Required work — Please read the fishing newsletter below and state the date through which an angler's old license remains current.

Reel Life August 2018
Signs of spring are everywhere – and one of those early signs is that licences for the new trout and salmon season are now on sale!
While your new 2018-19 licence can't be used until October 1, your old licence is still current all the way through to September 30.
That means you can get out now on the wide range of rivers and lakes which have remained open over winter and blow the cobwebs out of your angling skills.
It doesn't matter if you're a spin or fly angler, now is the time to practice your casting so that when the new season arrives, you can make the most of the great spring and summer fishing which will be available.
And there are some great opportunities waiting for the new season to open.
In the Auckland/Waikato region, Fish & Game staff say recent returns from Lake Arapuni have been impressive with several large browns caught over the past few weeks.
They add that although many streams have been high recently, post spawning fish should be actively feeding and on the move.
Rotorua staff in the Eastern region say they're encouraged by an excellent winter run of "solid rainbows" at their Lake Tarawera fish trap.
In Wellington, the word is that the mild winter and lack of significant floods has set the season up to be a "cracker", with the prediction that "anglers can expect to encounter fish much heavier – and feistier…"
Down south, in the Central South Island, there are fishing opportunities galore at the Mackenzie basin canals and seven Waitaki catchment hydro lakes.
Across the Southern Alps, it's a badly kept secret that lower reaches of West Coast rivers fish well early in the season.
It's a similar story from Nelson Marlborough staff who say that September fishing can be "fantastic" on some of their open lowland rivers.
In Otago, all the main lakes have been fishing well with reports of fat fish and enjoyable angling. Staff say the Lake Dunstan spawning run has produced some "amazing" fish over four kilos.
In a number of areas, brown trout spawning is over and hungry browns are trying to rebuild their condition by cruising the shallow lake margins in September "looking for anything edible." So anglers, wherever you are, get amongst it!
P.S. Kids are in the spotlight! This month's cover pics show hardy Madeline and Jack in the Motueka River (who needs waders?). And left, at Lake Taharoa up north, Crystal Prins with her catch, snapped by her Dad Rod
P.P.S - If you think you've got a freshwater fishing image worthy of featuring on our 'cover', email it to Richard Cosgrove for consideration.

Given entries —
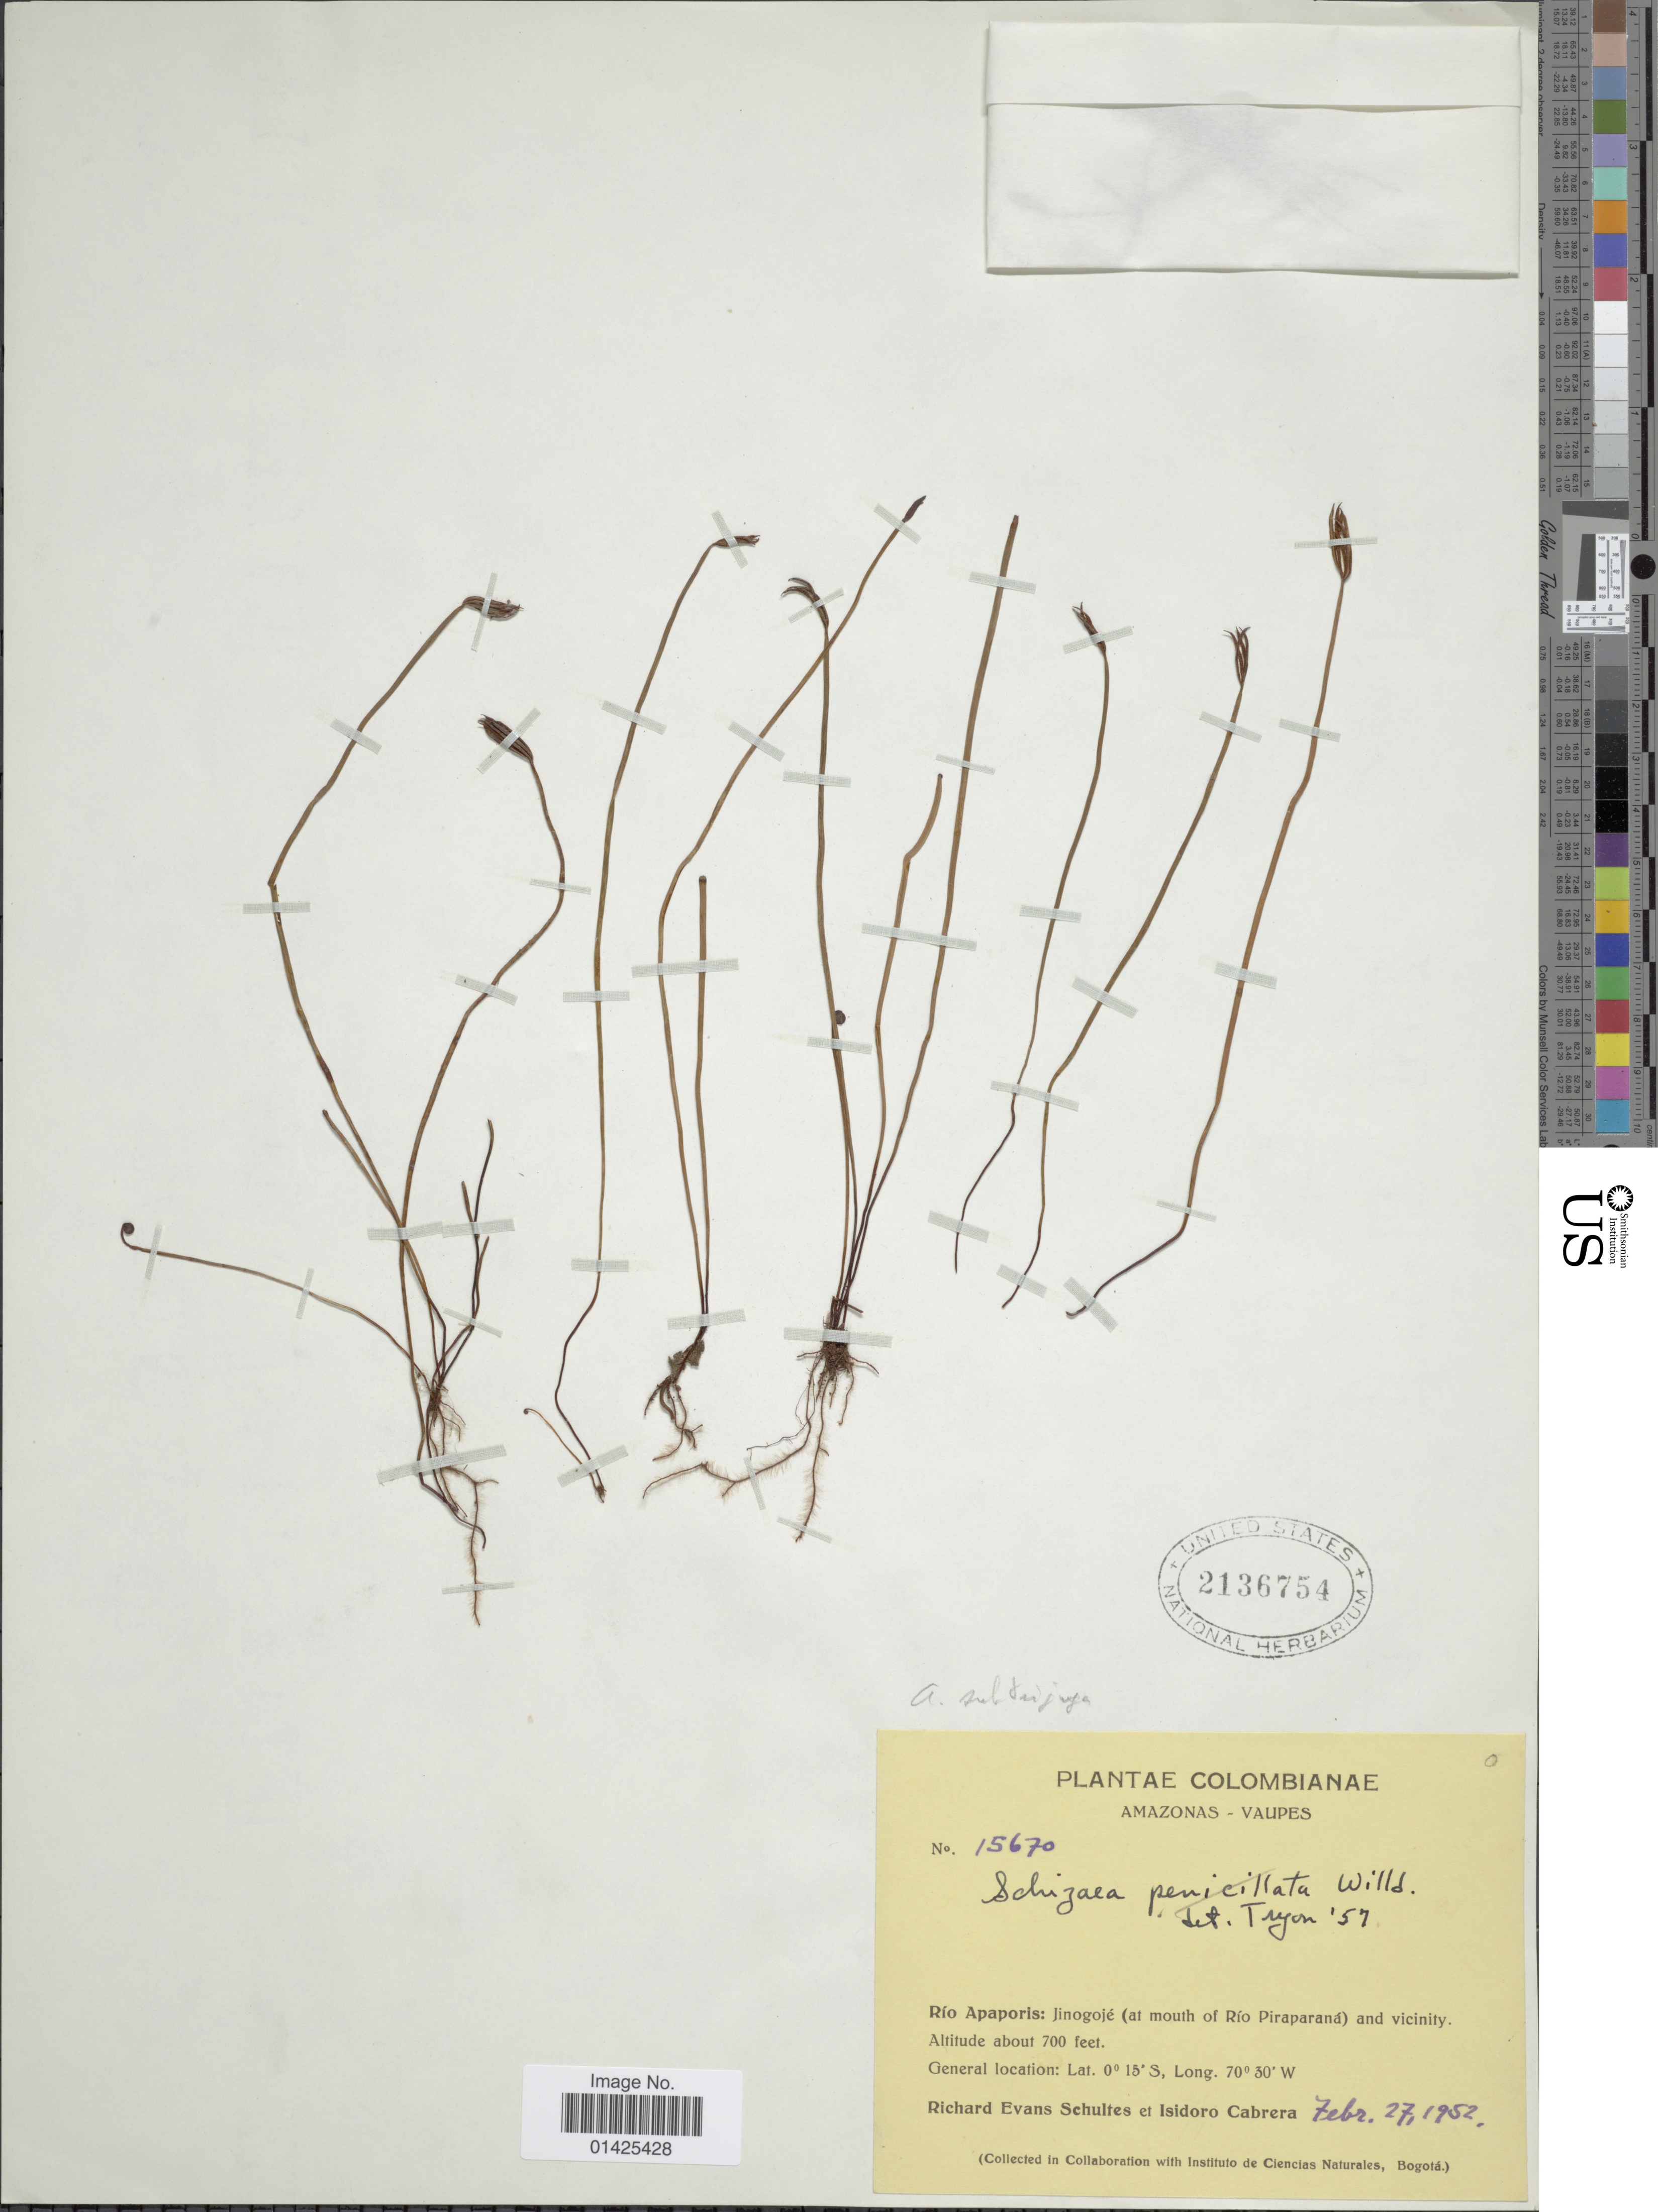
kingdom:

---

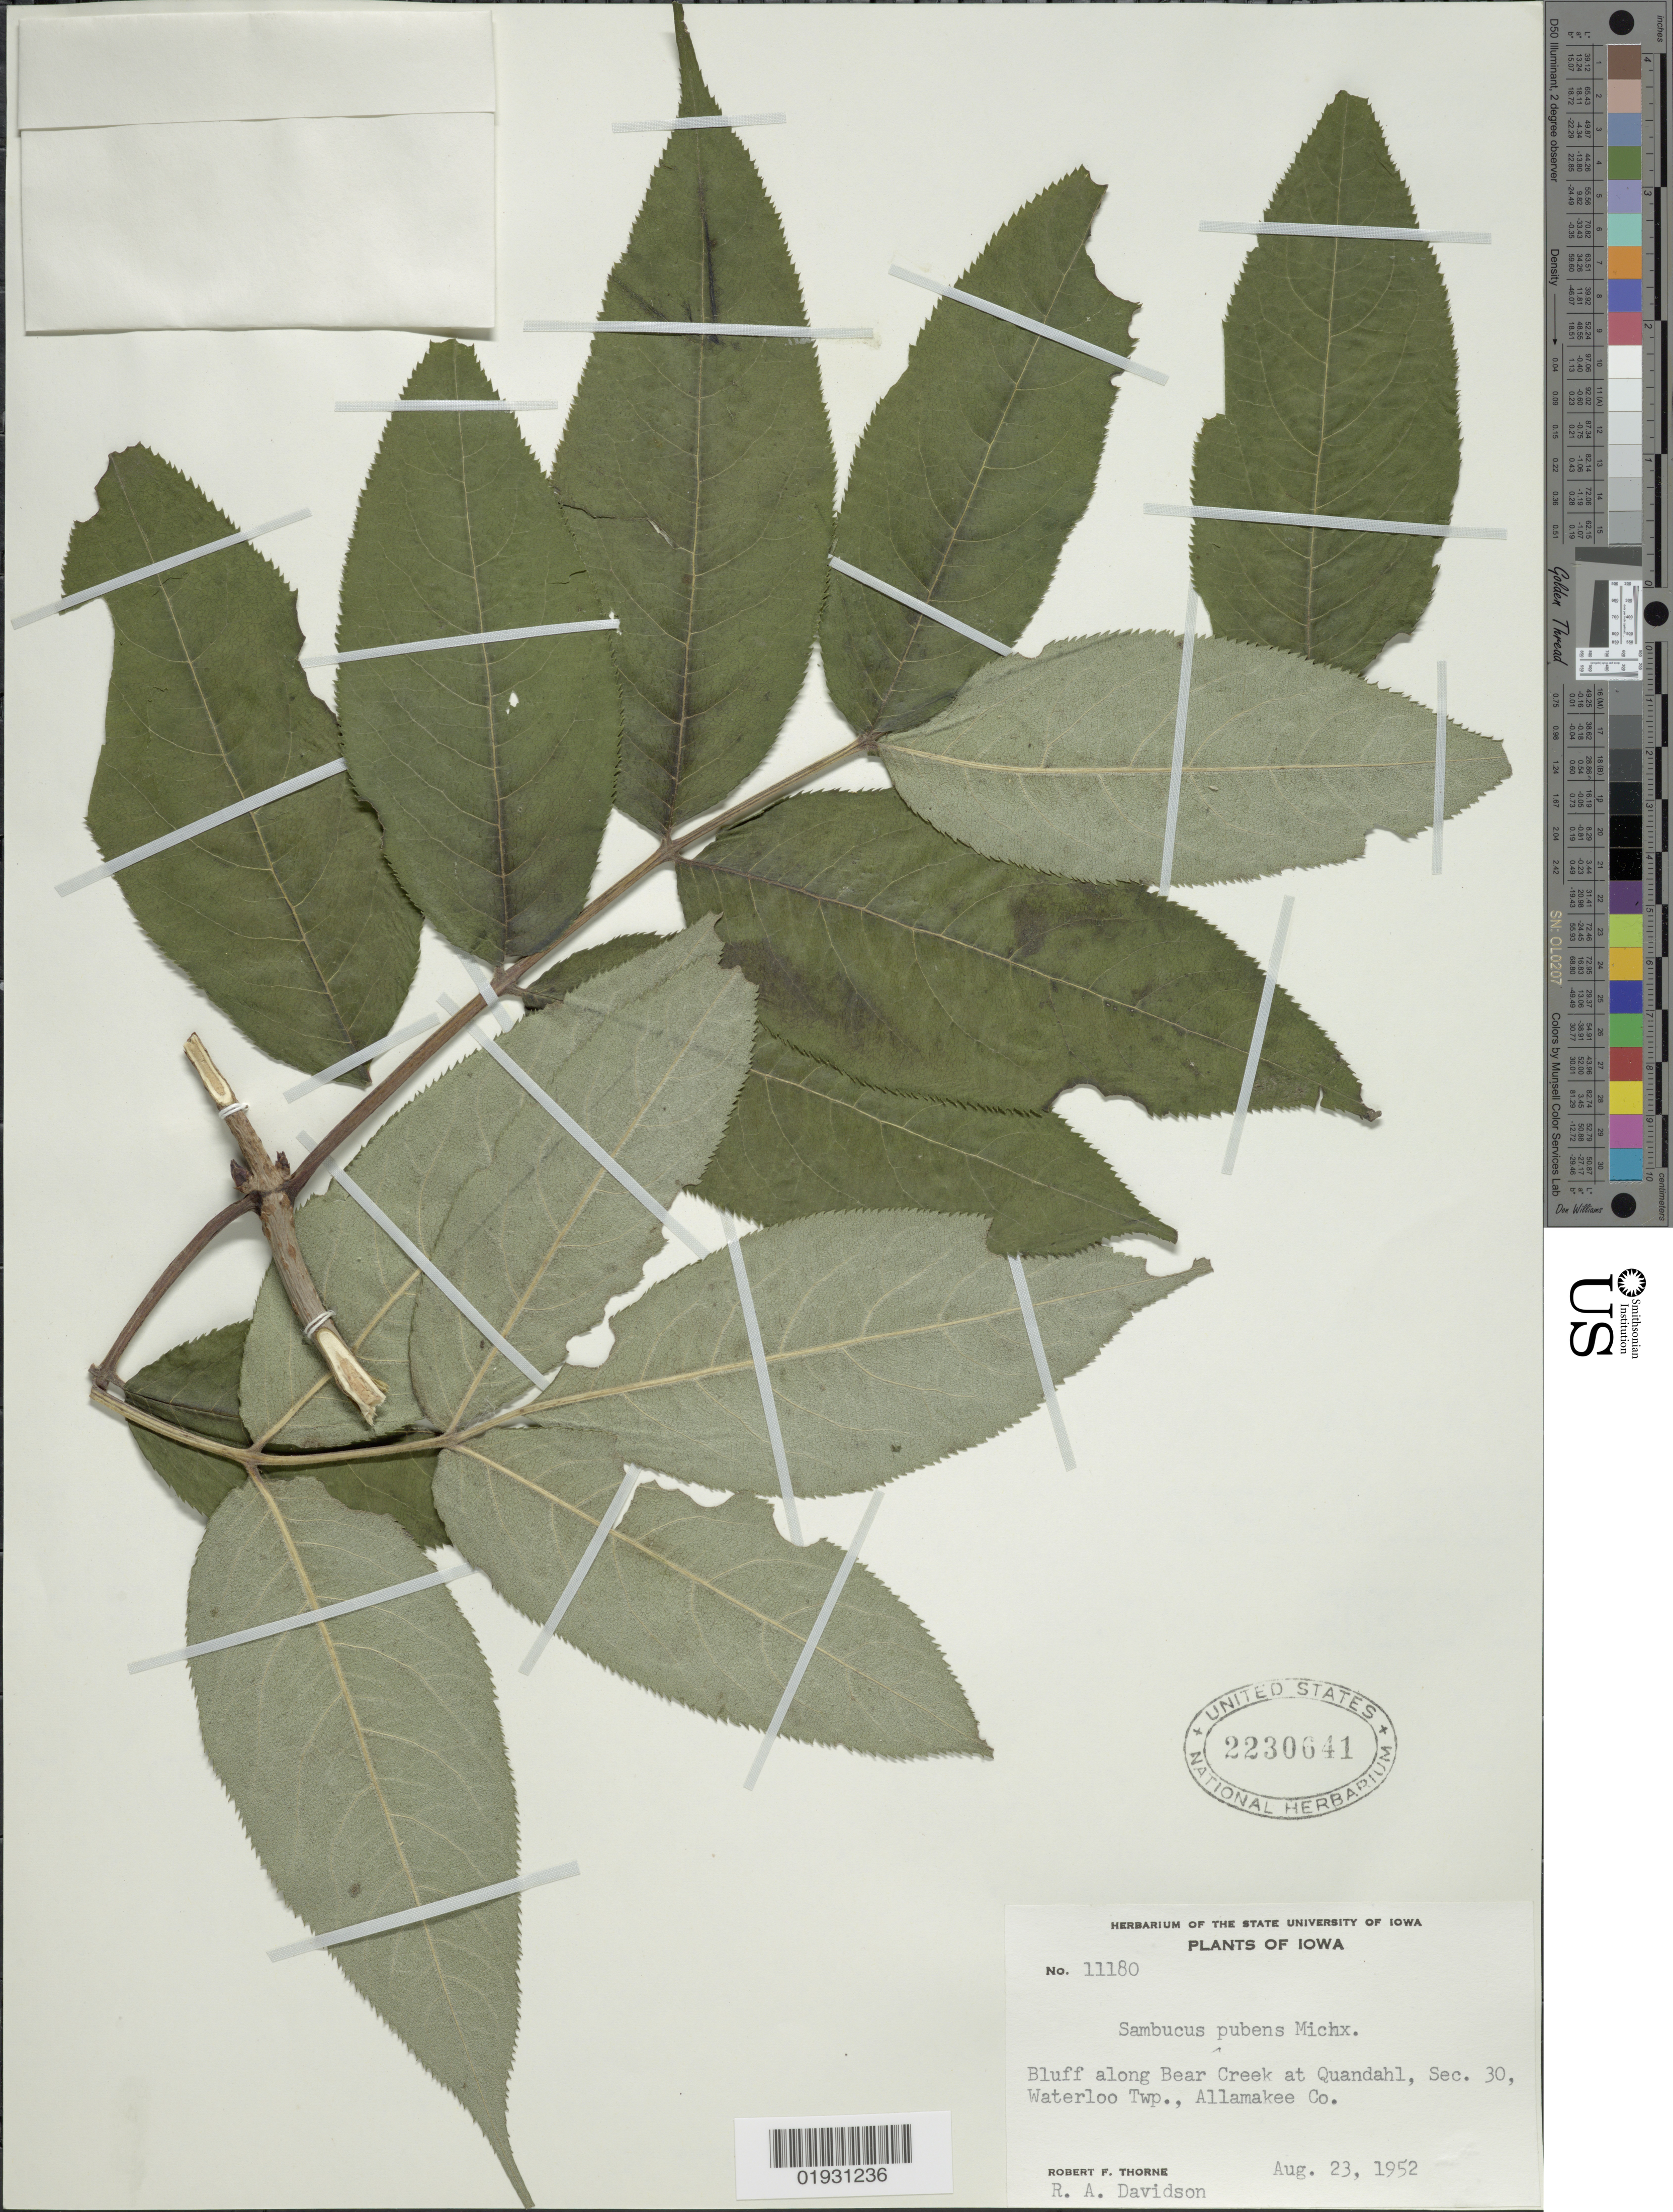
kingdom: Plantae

Response — September 30.